Siamo tutti frastornati. Per alcuni di noi, sono stati mesi di forzata “vacanza Covid-19” e poi mesi di leggerezza estiva. Per molti altri, sono stati mesi di lavoro ininterrotto e massacrante e di paura del contagio. Per altri ancora, c’è stata la malattia oppure il crollo dei sogni imprenditoriali. Provenivamo da un lungo periodo di crisi e di perplessità in cui ci eravamo chiesti quanto le manovre dei singoli governi potessero incidere sull’economia globalizzata del terzo millennio. Dopo il Novecento, secolo di totalitarismi ma anche di rivoluzioni sociali all’insegna del sindacalismo e dei diritti dei lavoratori, il Duemila sembrava nato nel “di doman non v’è certezza”, proprio come nel canto carnascialesco di Lorenzo de’ Medici ma senza alcuna contingente sensazione di giovinezza gioiosa. Per sostenere lo stato sociale, i governi sono ricorsi a una tassazione massacrante. È diventato sempre più difficile accedere a un lavoro adeguato alle aspettative, e quando lo si trova è concettualmente precario perché ormai sappiamo che nuove anonime proprietà di vecchie aziende dislocano le produzioni, il lavoro viene esternalizzato a cottimisti malpagati e senza garanzie, e per giunta cambiano vertiginosamente mode e consumi facendo precipitare le imprese di chi, su quelle mode e su quei consumi, aveva investito creando posti di lavoro.

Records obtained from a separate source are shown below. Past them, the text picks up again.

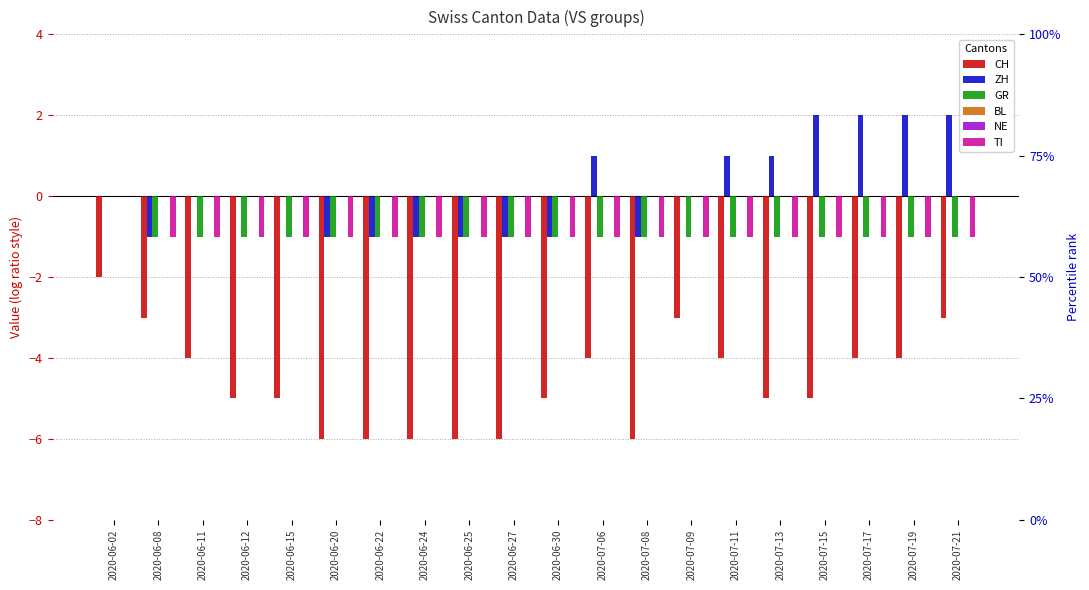

What is the total value across all series at 2020-06-24?

-9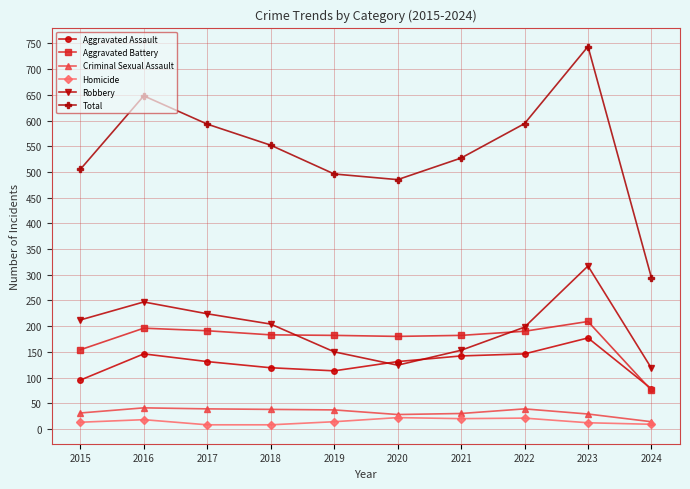

Is this an area chart (filled region under the line)?

No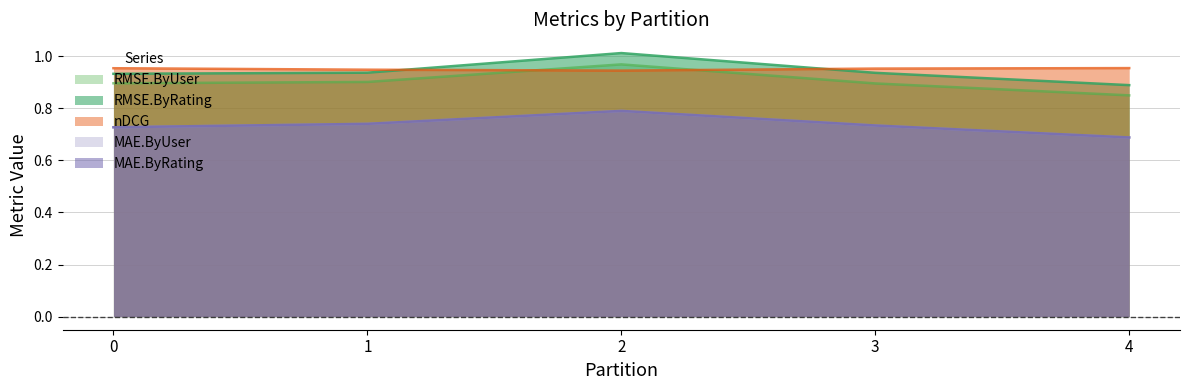

What is the greatest value displayed?

1.0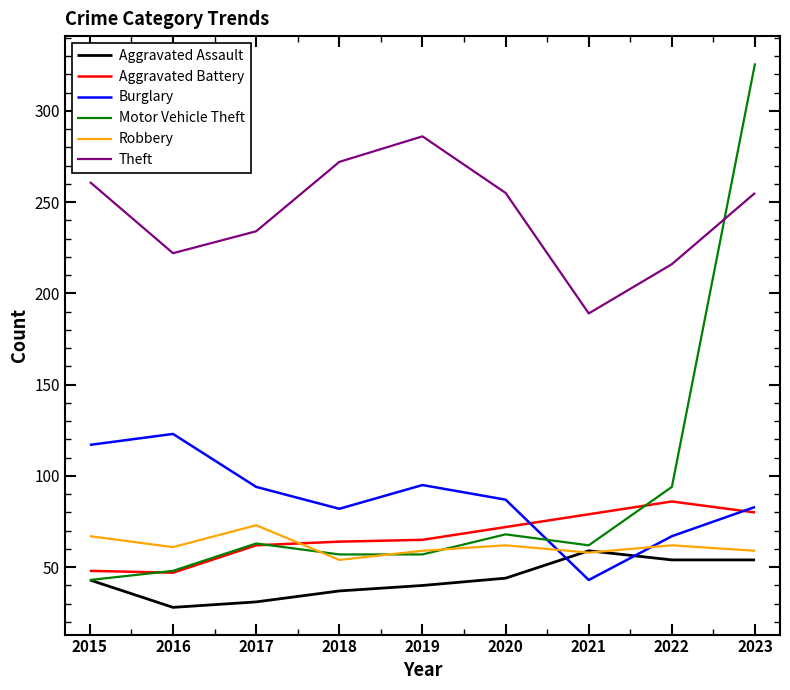

True or false: Aggravated Assault has a value of 8 at 2016.

False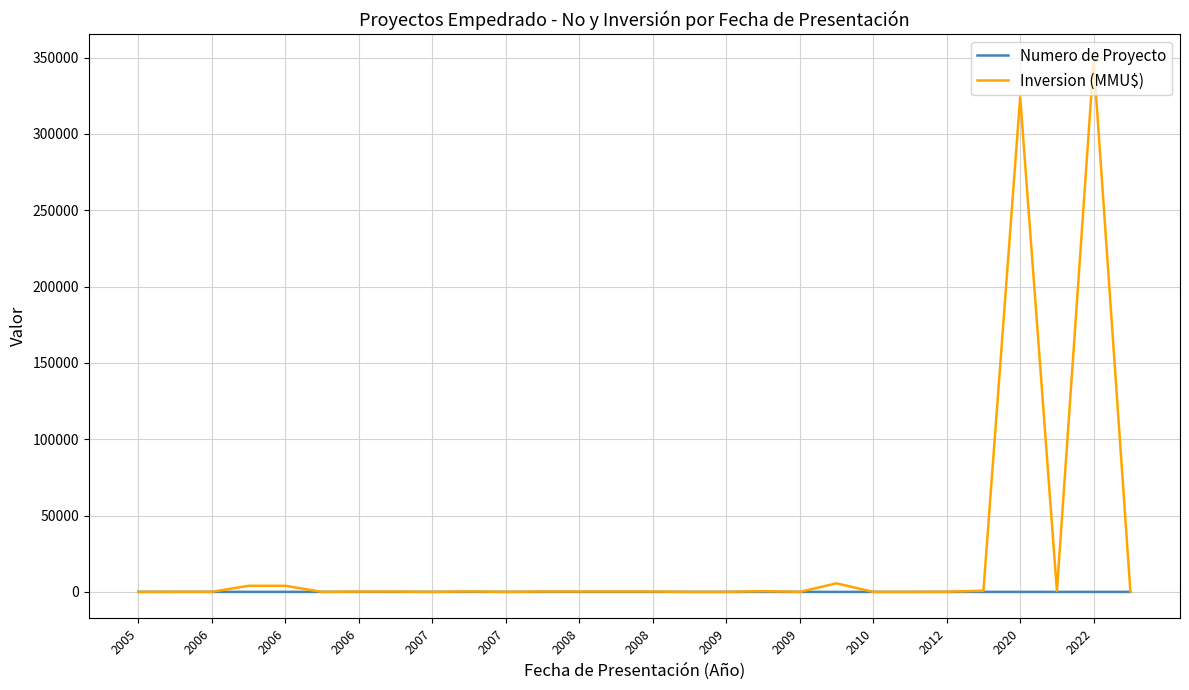

Which series has the largest range (max minus min)?

Inversion (MMU$)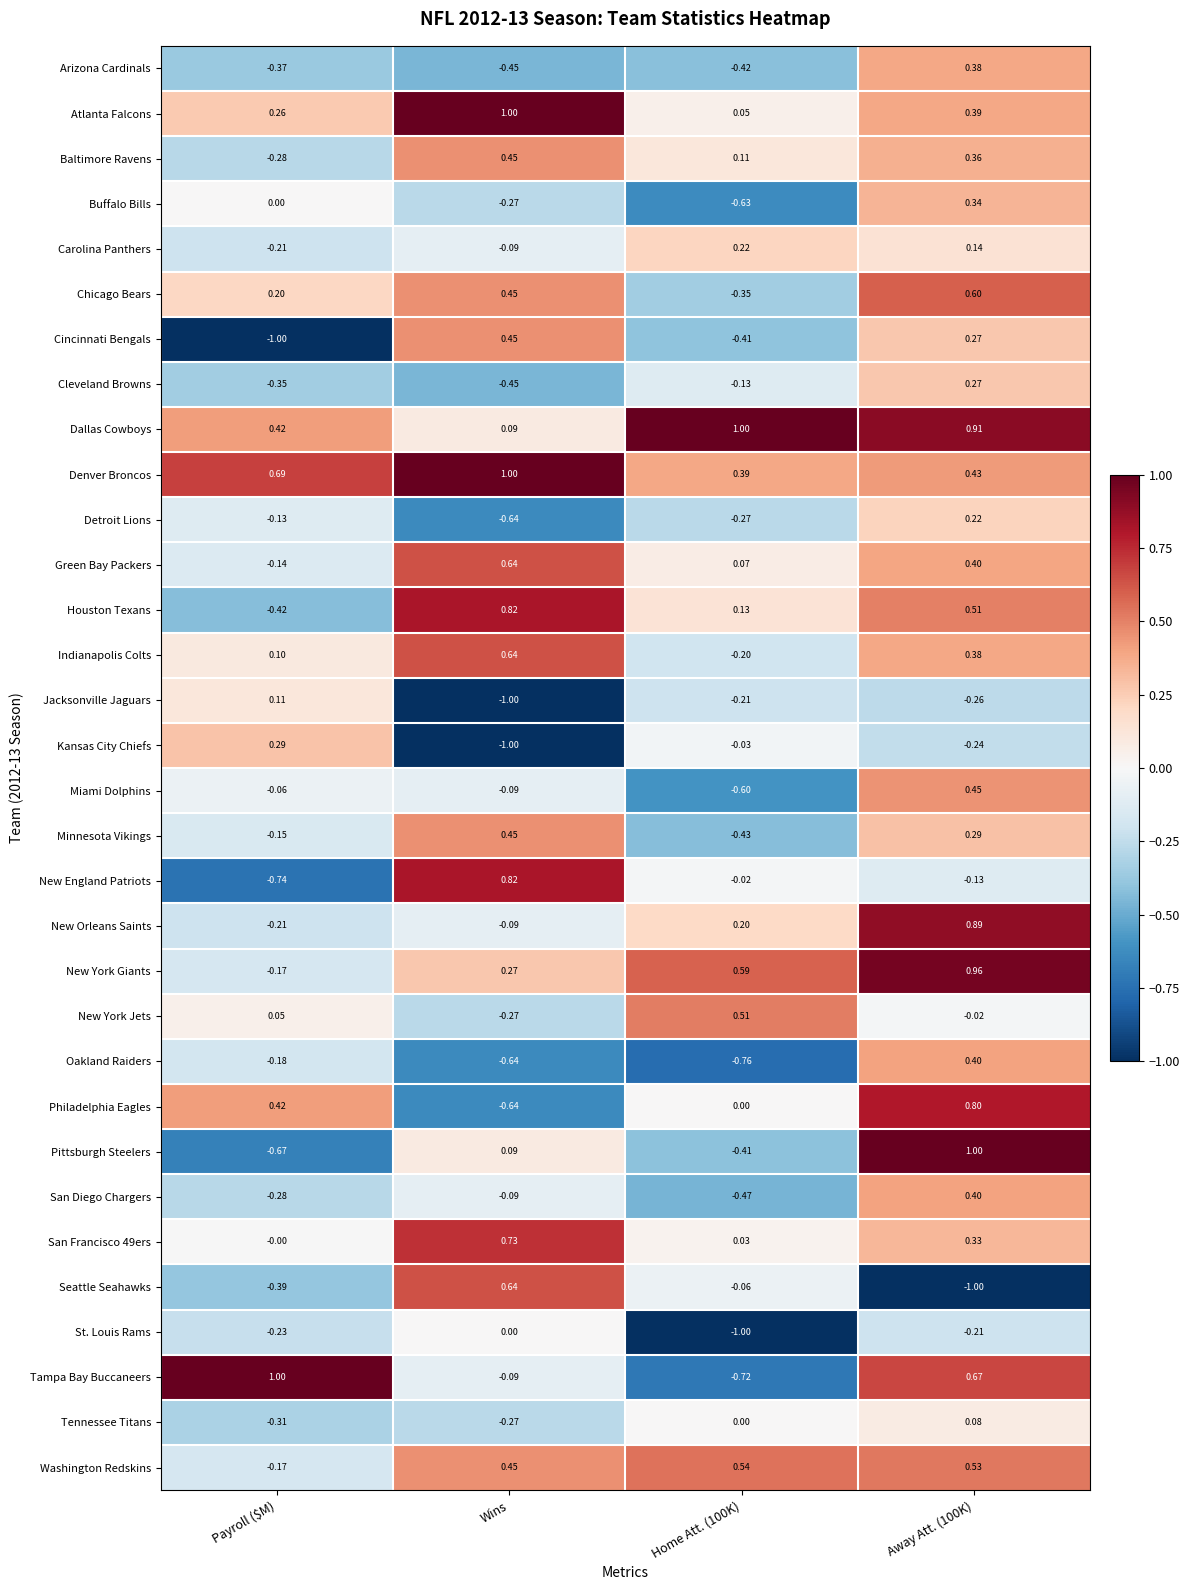

Is the value of Washington Redskins at Wins greater than the value of Dallas Cowboys at Payroll ($M)?

Yes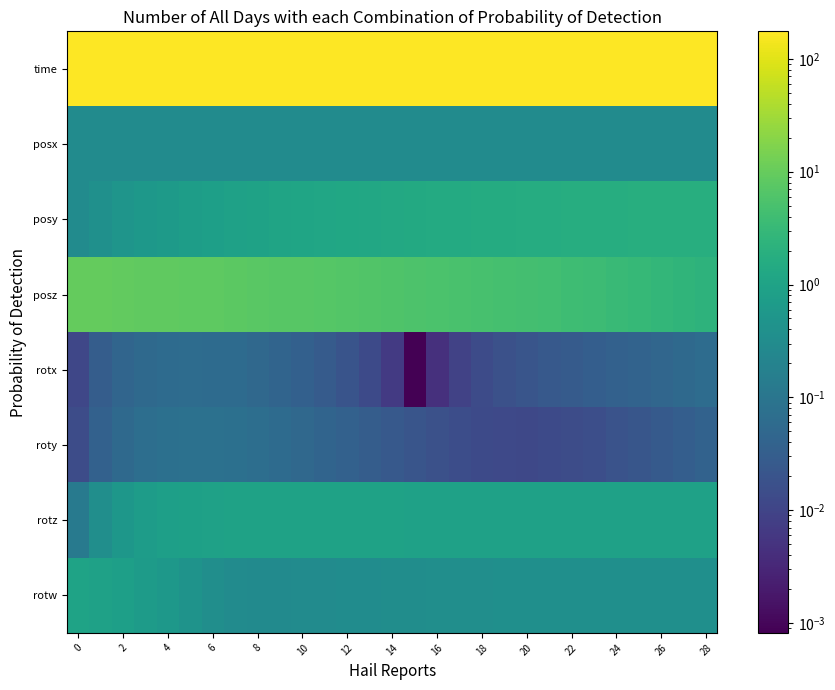

What is the greatest value displayed?

175.1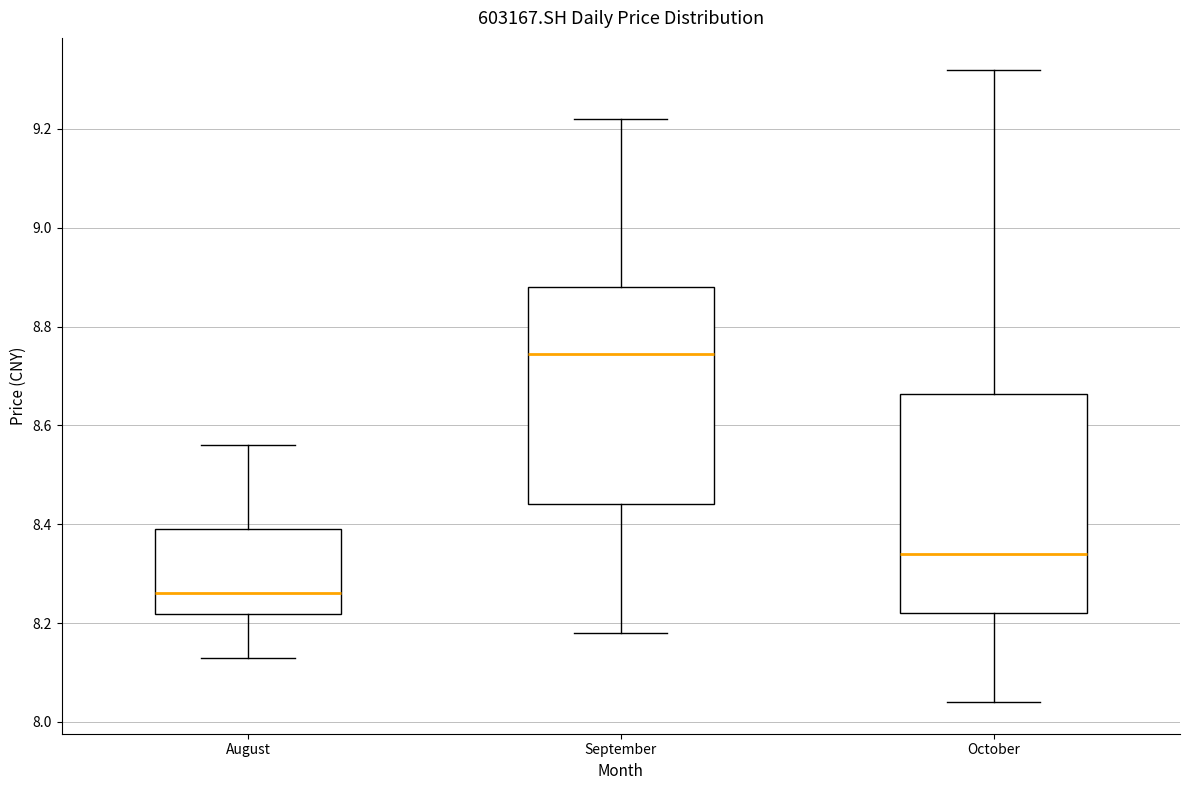

Reading left to right, read every box against the y-axis: the position of its median line, the range the box covers, and the ends of its whiskers. The values are not printed on the chart, so give them approximately, as read against the axis.

August: median 8.26, box 8.22 to 8.40, whiskers 8.14 to 8.56
September: median 8.74, box 8.44 to 8.88, whiskers 8.18 to 9.22
October: median 8.34, box 8.22 to 8.66, whiskers 8.04 to 9.32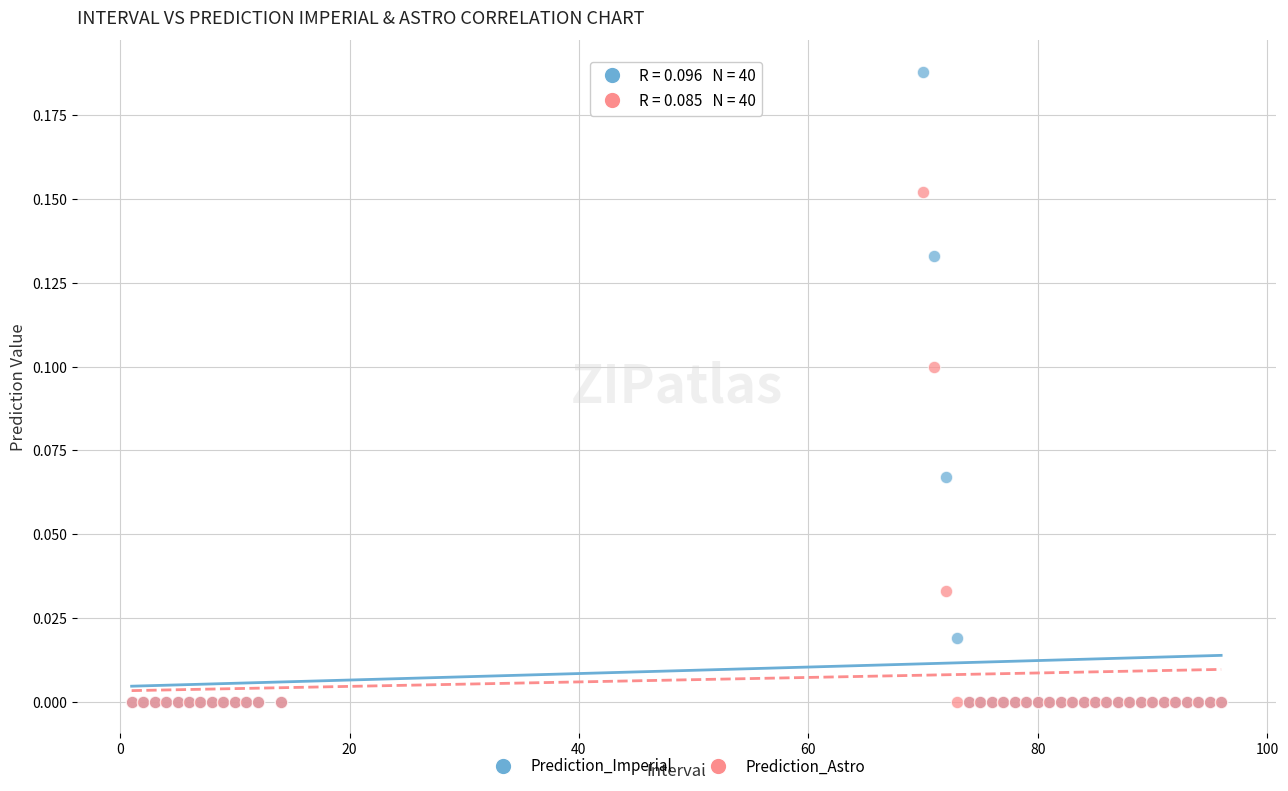

What are all the series names shown in the legend?

Prediction_Imperial, Prediction_Astro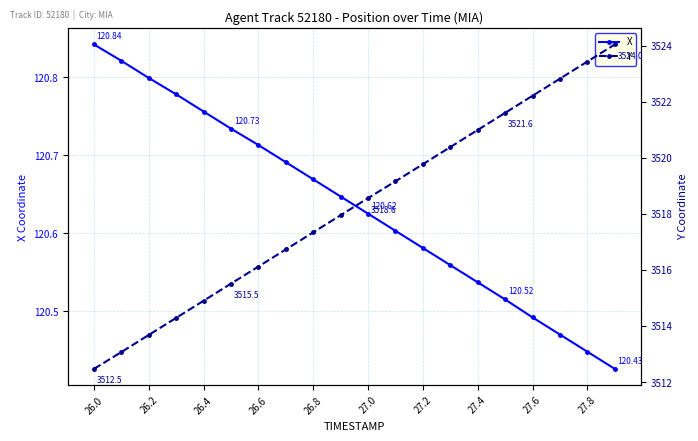

True or false: X and Y intersect in this chart.

False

L’incertezza della pandemia si assomma all’incertezza della globalizzazione e sembra avvisarci che, come i generi sessuali e il concetto di bellezza sono diventati fluidi, così dobbiamo diventare fluidi anche nel lavoro, sempre pronti a trasformarci, perché laddove si chiude una porta potrebbe aprirsene un’altra.
È necessario diventare avventurosi esploratori non di foreste pluviali e di crepacci inesplorati bensì del mondo del lavoro. Oggi siamo giornalisti e domani coltivatori di mele trentine, oggi siamo dentisti e domani gestori di un negozio di sigarette elettroniche, oggi siamo cameriera in un bar e domani influencer di mixology. E la mutazione di pelle non sarà una sola, bensì un susseguirsi ininterrotto in cui dovremo abbandonare l’idea delle case di proprietà che ci vincolano ad abitare in un luogo definito. Perderemo quelle care vecchie abitudini molto italiane di radicamento, in favore di una concezione avventurosa del nostro domani, alla Jack London.
Affrontando il problema in modo concettuale si potrebbe dire che, giustamente, amiamo l’idea di realizzarci per accedere ai beni di consumo (Roberto Cavalli, in un’intervista del 2015: “Ai miei figli ho insegnato il trittico: lavorare, guadagnare e spendere”). Tuttavia, secondo la teoria mimetica del desiderio di René Girard, le nostre aspirazioni non hanno un tracciato binario (ossia da noi all’oggetto del desiderio) ma triangolare. Desideriamo qualcosa perché lo possiede o lo desidera qualcuno che vogliamo imitare, dato che in realtà siamo attratti dallo spettacolo del desiderio della persona che ammiriamo: “Ogni desiderio è desiderio d’essere”, è cioè un desiderio mimetico. Se dunque il nostro canone esistenziale è agganciato al modello di una vita statica e garantita, e quella vita ormai produce non benessere ma frustrazione, significa che dobbiamo cambiare modello mimetico: non è l’esistenza dei nostri genitori e nonni che dobbiamo imitare per accedere a quello che hanno potuto guadagnare e spendere. I genitori e la scuola devono raccontare (e magari impersonare) la fluidità esistenziale invece di rimpiangere sicurezze ormai insostenibili. Per scendere a livelli più concreti, la fragilità della nostra condizione va accolta, data per scontata e interpretata in modo vincente, come capacità di reinventarsi nel lavoro. Nel secolo dell’incertezza, il desiderio mimetico del canone italiano deve per forza essere innovato. L’Altro, colui che prendiamo come modello e che imprime valore alle cose che desideriamo, deve essere incarnato da figure meno familiari, più fluide, inventive, plasmabili.